受付時の対応…丁寧かつ迅速な応募者対応ができているか

オフィスの様子…オフィスの清潔感や来客者への挨拶ができているか

面接官の対応…誠実な言動や態度ができているか

 

などを観察し、入社志望の優先度を決めています。

 

特に、企業の代表である面接官は、入社意欲を左右させるほど重要な存在です。

 

エン・ジャパンの行った調査によると「面接官の行動や態度が悪かった」を理由として選考辞退を決定した人は約3割にも上ります。
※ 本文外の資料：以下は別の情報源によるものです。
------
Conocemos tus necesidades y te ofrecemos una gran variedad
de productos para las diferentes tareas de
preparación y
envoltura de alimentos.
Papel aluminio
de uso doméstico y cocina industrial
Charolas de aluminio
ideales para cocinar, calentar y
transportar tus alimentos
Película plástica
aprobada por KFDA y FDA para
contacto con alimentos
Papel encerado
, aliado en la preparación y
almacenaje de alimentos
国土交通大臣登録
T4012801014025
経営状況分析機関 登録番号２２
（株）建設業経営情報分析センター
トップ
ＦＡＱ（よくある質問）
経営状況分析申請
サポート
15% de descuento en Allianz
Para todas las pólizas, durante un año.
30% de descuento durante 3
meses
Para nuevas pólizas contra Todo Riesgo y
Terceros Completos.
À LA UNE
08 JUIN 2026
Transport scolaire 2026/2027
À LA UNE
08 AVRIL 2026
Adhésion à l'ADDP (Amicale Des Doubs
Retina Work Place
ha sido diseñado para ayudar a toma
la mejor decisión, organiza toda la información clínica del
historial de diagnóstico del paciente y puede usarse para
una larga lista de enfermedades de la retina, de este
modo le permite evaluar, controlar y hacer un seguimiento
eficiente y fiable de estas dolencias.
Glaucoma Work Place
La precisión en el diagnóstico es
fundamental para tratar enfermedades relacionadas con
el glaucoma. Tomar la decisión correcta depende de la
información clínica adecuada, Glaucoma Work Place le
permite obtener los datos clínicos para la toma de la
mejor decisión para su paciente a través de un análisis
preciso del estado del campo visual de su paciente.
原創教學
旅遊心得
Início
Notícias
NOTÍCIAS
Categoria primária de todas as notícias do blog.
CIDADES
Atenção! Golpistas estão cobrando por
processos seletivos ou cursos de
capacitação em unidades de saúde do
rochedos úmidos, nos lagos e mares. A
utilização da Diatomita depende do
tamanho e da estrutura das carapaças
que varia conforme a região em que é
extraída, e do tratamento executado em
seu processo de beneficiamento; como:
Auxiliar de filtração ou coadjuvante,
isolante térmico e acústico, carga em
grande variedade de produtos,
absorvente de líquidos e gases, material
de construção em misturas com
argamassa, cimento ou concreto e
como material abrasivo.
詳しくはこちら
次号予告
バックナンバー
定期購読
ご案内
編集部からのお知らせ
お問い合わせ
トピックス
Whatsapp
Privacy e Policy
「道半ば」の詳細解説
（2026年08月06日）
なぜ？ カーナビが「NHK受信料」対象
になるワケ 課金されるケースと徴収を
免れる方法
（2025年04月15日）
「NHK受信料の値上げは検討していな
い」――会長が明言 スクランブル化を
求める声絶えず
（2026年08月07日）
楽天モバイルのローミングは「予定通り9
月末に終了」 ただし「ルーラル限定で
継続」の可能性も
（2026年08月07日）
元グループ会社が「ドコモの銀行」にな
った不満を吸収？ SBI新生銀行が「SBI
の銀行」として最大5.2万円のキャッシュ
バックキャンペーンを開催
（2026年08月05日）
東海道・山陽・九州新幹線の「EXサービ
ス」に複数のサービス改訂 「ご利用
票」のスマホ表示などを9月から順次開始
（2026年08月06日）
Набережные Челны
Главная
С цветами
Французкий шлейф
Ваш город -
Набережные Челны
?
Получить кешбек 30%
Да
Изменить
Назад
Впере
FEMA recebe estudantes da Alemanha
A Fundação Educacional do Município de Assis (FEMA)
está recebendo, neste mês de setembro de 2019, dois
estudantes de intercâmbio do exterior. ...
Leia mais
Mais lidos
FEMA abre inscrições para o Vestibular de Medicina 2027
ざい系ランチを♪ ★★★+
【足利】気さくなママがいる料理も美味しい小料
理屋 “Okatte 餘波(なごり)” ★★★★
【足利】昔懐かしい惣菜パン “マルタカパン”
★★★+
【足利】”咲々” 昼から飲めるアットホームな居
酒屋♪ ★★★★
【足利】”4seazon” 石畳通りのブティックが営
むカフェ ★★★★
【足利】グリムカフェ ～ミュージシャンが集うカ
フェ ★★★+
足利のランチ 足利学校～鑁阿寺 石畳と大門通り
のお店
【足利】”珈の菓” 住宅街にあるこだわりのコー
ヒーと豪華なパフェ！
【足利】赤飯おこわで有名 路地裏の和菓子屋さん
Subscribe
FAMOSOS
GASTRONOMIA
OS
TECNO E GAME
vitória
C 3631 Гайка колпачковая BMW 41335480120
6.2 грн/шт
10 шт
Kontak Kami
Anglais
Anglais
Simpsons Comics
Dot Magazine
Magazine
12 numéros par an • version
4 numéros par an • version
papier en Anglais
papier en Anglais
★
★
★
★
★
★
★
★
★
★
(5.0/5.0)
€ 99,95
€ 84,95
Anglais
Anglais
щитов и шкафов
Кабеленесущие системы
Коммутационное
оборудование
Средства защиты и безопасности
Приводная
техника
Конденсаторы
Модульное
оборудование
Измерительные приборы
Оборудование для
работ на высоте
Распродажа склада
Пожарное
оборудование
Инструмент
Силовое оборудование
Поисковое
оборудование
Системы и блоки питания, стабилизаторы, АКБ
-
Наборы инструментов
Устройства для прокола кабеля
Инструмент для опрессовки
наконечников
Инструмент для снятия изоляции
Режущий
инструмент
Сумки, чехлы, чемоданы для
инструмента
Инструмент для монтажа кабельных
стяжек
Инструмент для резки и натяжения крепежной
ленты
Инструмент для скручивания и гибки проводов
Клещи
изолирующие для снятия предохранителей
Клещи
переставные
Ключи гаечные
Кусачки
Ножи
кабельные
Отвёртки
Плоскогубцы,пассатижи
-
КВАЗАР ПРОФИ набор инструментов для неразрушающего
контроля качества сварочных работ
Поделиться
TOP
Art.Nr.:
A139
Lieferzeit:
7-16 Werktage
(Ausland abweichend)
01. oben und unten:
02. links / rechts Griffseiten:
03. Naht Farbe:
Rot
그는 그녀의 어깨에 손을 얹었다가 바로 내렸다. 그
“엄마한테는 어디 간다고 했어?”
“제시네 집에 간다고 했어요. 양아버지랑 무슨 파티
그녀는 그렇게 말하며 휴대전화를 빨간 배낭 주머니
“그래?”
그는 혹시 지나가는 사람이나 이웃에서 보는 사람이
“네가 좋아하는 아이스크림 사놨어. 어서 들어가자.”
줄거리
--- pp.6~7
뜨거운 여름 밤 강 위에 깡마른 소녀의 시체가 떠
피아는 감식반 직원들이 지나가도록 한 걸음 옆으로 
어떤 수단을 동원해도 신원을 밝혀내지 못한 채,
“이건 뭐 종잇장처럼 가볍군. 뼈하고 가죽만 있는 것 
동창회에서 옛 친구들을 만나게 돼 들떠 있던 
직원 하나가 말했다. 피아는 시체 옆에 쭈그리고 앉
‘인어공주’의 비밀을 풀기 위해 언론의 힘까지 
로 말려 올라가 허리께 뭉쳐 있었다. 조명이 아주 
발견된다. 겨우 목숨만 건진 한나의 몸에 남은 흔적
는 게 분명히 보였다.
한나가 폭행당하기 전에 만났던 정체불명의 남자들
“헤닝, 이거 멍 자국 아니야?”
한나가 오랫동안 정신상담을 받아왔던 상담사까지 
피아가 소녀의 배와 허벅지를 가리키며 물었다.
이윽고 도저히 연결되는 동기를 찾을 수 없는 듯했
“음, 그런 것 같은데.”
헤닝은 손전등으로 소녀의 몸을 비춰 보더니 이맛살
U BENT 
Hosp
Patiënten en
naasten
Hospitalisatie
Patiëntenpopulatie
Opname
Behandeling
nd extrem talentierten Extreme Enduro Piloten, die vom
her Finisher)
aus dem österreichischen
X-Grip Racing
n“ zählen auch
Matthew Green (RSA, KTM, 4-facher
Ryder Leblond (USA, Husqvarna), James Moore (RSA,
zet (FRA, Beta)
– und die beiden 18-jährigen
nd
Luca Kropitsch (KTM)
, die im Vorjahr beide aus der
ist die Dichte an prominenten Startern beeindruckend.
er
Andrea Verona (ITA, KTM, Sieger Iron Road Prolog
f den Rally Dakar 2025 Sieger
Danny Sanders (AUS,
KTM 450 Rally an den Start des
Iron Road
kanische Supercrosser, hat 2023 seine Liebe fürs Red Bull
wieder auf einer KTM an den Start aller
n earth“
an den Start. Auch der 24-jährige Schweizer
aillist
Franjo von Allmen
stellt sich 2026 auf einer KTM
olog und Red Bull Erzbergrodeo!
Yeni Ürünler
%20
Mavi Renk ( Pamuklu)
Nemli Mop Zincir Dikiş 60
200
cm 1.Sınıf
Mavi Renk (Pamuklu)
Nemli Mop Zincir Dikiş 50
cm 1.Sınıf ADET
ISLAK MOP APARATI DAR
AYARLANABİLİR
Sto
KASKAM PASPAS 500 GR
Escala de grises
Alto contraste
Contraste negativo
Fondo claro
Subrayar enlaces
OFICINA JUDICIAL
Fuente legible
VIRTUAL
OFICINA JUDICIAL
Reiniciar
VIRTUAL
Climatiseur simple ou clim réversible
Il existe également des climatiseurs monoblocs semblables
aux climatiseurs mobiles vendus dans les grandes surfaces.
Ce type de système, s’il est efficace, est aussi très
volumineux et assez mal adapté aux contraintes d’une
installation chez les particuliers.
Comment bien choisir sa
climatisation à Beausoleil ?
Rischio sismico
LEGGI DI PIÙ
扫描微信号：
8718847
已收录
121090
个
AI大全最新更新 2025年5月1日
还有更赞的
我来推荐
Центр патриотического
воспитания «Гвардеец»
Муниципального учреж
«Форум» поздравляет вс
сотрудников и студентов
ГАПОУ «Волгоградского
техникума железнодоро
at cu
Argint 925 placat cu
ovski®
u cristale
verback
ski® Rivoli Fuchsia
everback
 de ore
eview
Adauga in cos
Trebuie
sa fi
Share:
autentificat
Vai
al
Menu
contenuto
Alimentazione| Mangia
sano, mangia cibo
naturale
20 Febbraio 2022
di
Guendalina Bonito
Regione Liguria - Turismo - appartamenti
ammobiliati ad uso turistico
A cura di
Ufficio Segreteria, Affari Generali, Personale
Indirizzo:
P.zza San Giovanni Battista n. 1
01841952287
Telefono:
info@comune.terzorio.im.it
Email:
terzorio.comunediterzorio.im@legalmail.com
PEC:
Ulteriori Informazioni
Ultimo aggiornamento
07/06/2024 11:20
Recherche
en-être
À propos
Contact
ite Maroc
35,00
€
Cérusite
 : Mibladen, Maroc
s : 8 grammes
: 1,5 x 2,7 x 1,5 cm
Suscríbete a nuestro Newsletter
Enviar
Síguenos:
(参考:辞退理由は、面接前・面接後・内定後それぞれの段階で違う。対策はどうする?

 

学生は面接官を通してその企業を判断するため、面接官の対応が悪いと企業イメージまで損ねてしまいます。

 

面接官は学生が対等な存在であることを認識し、誠実な対応を心掛けてください。

 

 

内定辞退率を上げてしまう採用活動とは

一般的な新卒採用は、「エントリー⇒選考(書類・面接)⇒内定⇒入社」のフローで進み、次のステップへ移行するごとに候補者が減少していきます。

 

採用担当者は「企業の発展のために人材を確保する」という重要なミッションがあるため、採用競争が厳しい中でも確実に人材を獲得する施策を講じなくてはなりません。

 

その施策の一つが、内定辞退を見越した母数の確保です。

 

どういうことかというと「採用の市場観や前年の内定辞退率を考慮して余裕を持った内定人数に設定しておけば、最終的に必要な採用人数は確保できるのでは」という考え方です。

 

こうした方針で採用活動を行う企業が多くなれば、学生の獲得する内定の数は増えます。

 

そして、内定の数が増えれば必然的に内定辞退率も増えてしまいます。

 

また、内定出しした学生が増えれば、内定者フォローを行うための手間や工数が掛かるため、マンパワーが必要です。

 

しかし、フォローにかかわる十分な人員が確保できなければ、信頼関係の構築や学生の不安・疑念を払しょくすることができず、内定辞退に繋がってしまいます。

 

つまり、こうした量を重視する採用活動が、結果的に内定辞退率を上げてしまっているのです。

 

新卒の内定辞退率を下げるには内定者フォローが重要

新卒の内定辞退率は6割前後の高い水準で推移しています。

 

企業にとって大きな損失となる内定辞退を防止するには、内定者としっかりとコミュニケーションを取ることが重要です。

 

内定者がどういった不安や悩みを感じているのかを把握し、それをクリアすることで信頼関係が構築されていきます。

 

内定出ししたからといって安心せず、入社するまで一人ひとりとしっかり向き合い、フォローを行いましょう。